Homer A. Norris, one of the ablest of the American composers of his time, died August 14th from injuries received from being knocked down by a taxicab last June. Mr. Norris was for years organist of George's Church, Stuyvesant Square, New York, of which the late J. P. Morgan was senior warden. Mr. Morgan was a warm ad­mirer of Mr. Norris and, in appreciation of the organist's labors in behalf of the church, presented him with a country estate said to have been valued at $80,000, at Greenwood Lake, N. J. Mr. Norris was born at Wayne. Me., October 4, 1860. He was a graduate of the New England Conservatory of Music and a pupil of Guilmant in Paris. Among his best-known works are the oratorio Nain, the songs Three Roses Red; There, Little Girl, Don't Cry; Deep in a Rose, and the two well-known harmony books, Practical Harmony and Practical Harmony on a French Basis and The Art of Counterpoint.

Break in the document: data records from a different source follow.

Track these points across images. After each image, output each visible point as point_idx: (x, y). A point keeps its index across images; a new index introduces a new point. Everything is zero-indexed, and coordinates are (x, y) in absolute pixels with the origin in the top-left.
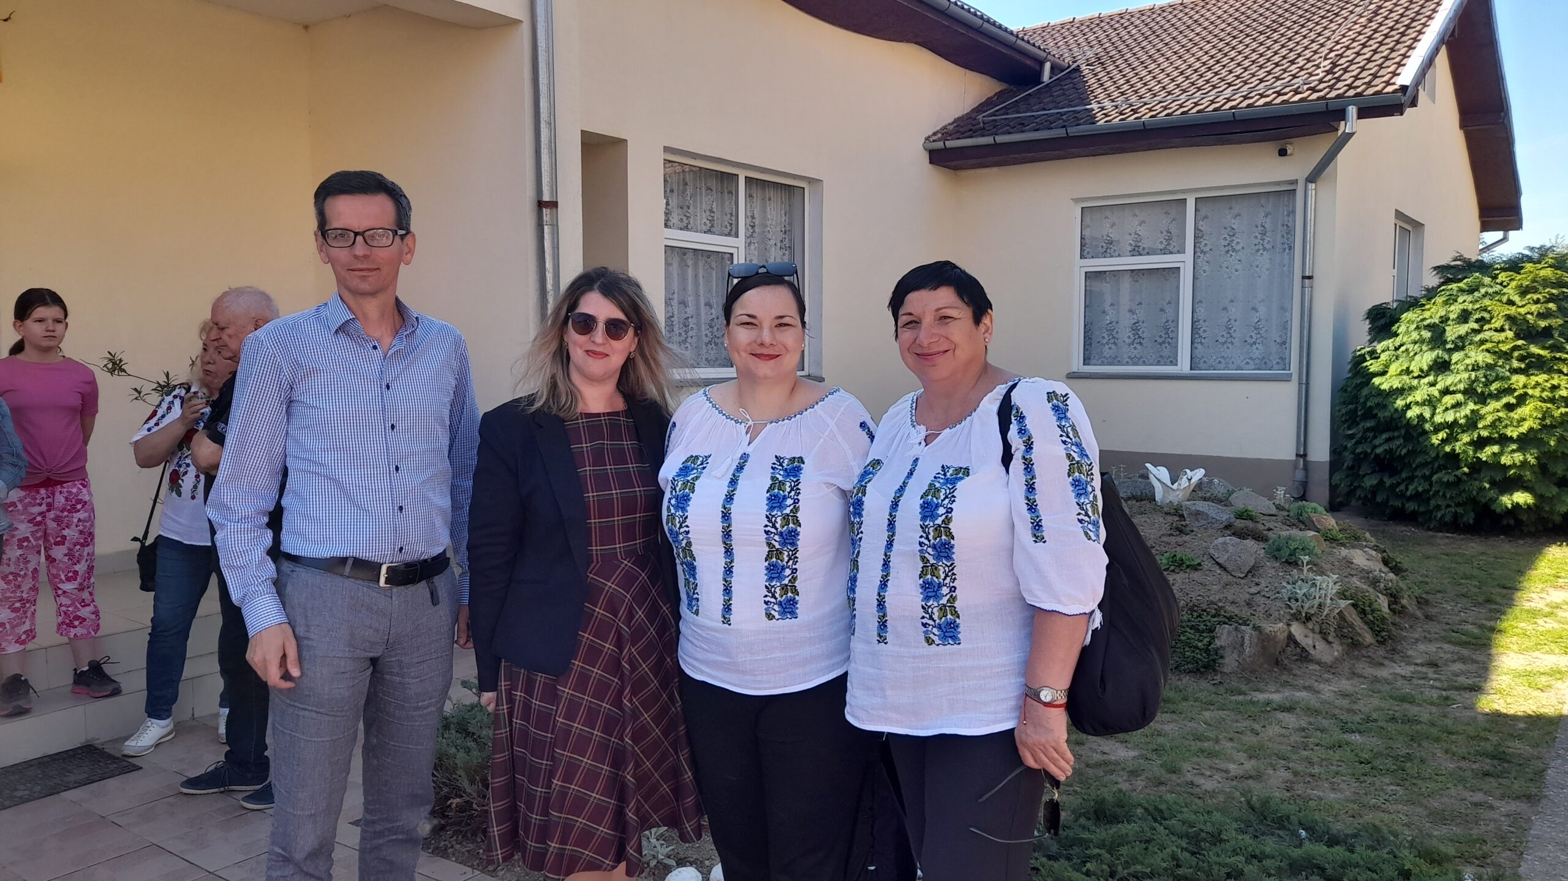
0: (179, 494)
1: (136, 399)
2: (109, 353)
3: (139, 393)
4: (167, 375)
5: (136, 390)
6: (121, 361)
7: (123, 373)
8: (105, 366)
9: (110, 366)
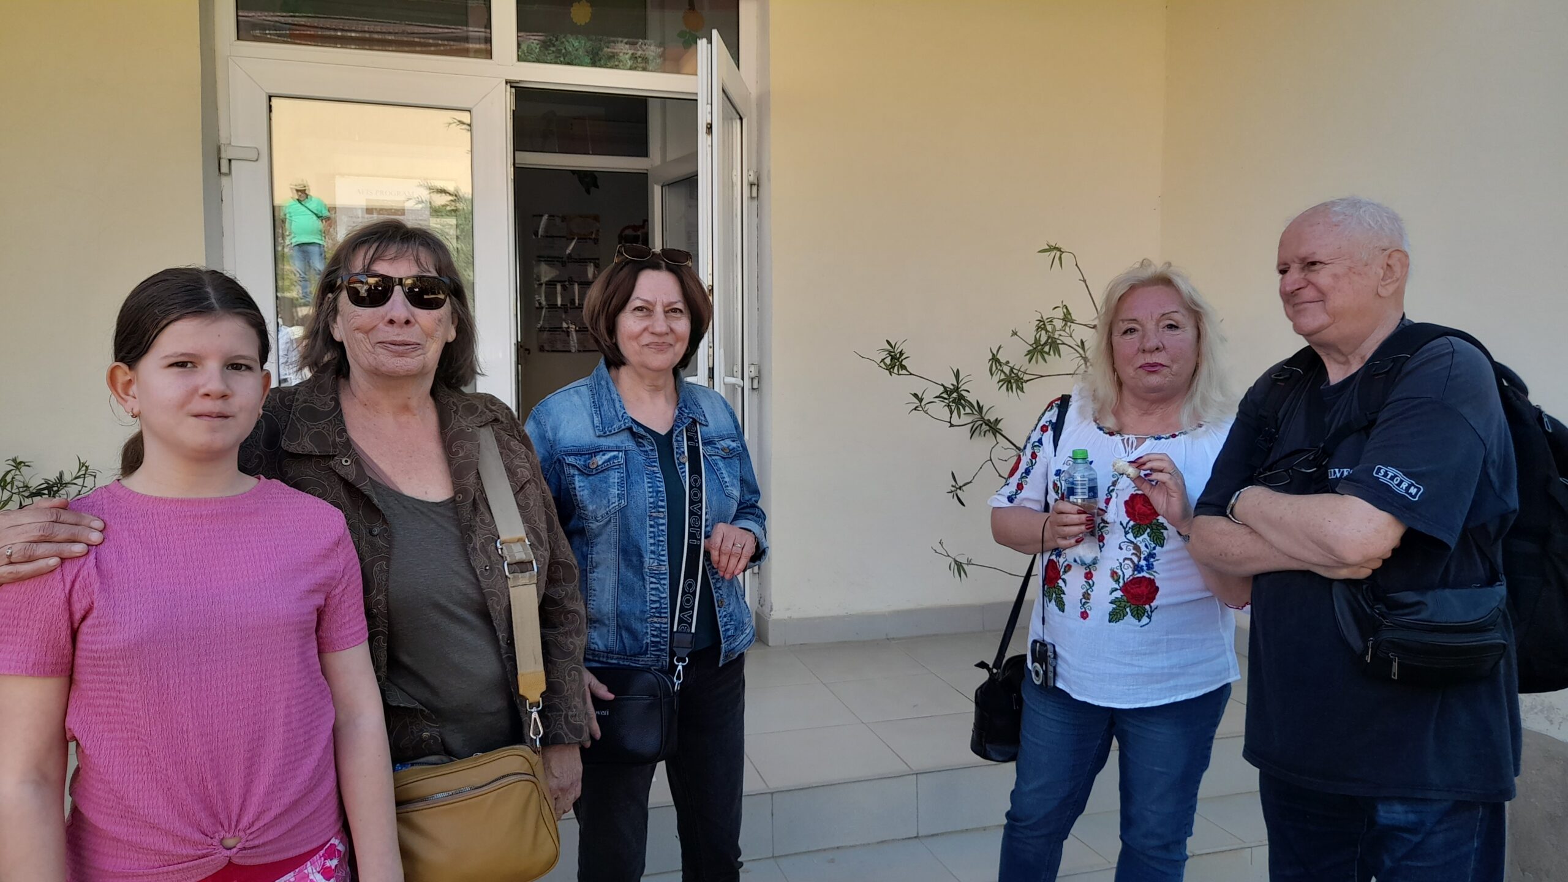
0: (1061, 606)
1: (915, 409)
2: (888, 342)
3: (921, 400)
4: (957, 375)
5: (915, 395)
6: (901, 353)
7: (904, 372)
8: (883, 360)
9: (888, 361)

Dr. Eugene E. Ayres, a distinguished Greek scholar and teacher, who was also an able musician, died August 5, 1920. In fact, in his early years most of his professional work was devoted to music. When twenty years old he wrote a book on Counterpoint and Canon. At one time he was offered the presidency of the New England Conservatory. This he abandoned for his theological work. For the past seventeen years he held the chair of New Testament Greek at the Crozier (Baptist) Theological Seminary at Chester, Pa.

T. Carl Whitmer is to "teach the young idea how to scribble modern discords" at the newly organized Conservatory of Music in Pittsburgh.

Joseph Bonnet, the eminent French organist of the Church of St. Eustache of Paris, will return to America for a tour of concerts in the United States and Canada.

A theater, a children's theater and a music auditorium in one building is planned for Washington, by the "Founders' Association," an organization of successful business and professional women of the cap­ital city. It is a part of a plan to make Washington the art and music center of the United States.

Charles Wakefield Cadman is writing the musical setting for the film, "The Rubaiyat of Omar Khayyam."

Max Bruch, the eminent German com­poser, is reported to be near death in Ber­lin. The privations of the war are known to have affected his health very seriously. He is now eighty-two years old.

The Carnegie Trust in England is about to prepare for the publication of a large quantity of Tudor music recently un­earthed by British scholars. This music dates from the time of Henry VII, when music in England reached high creative values.

Edmonstone Duncan, a well-known English writer upon musical subjects, died on June 28th.

Russell Carter, one of the most able of all American supervisors of school music, has been chosen as the head of the musical section of the State Educational Department, in New York State (University of the State of New York). Mr. Carter will have the su­pervision of a far-reaching system and is in position to do great good in forming a fair and just policy toward the much-discussed subject of school credits.

Galli-Curci, on her recent return from Europe, announced her intention to become, an American citizen as quickly as possible.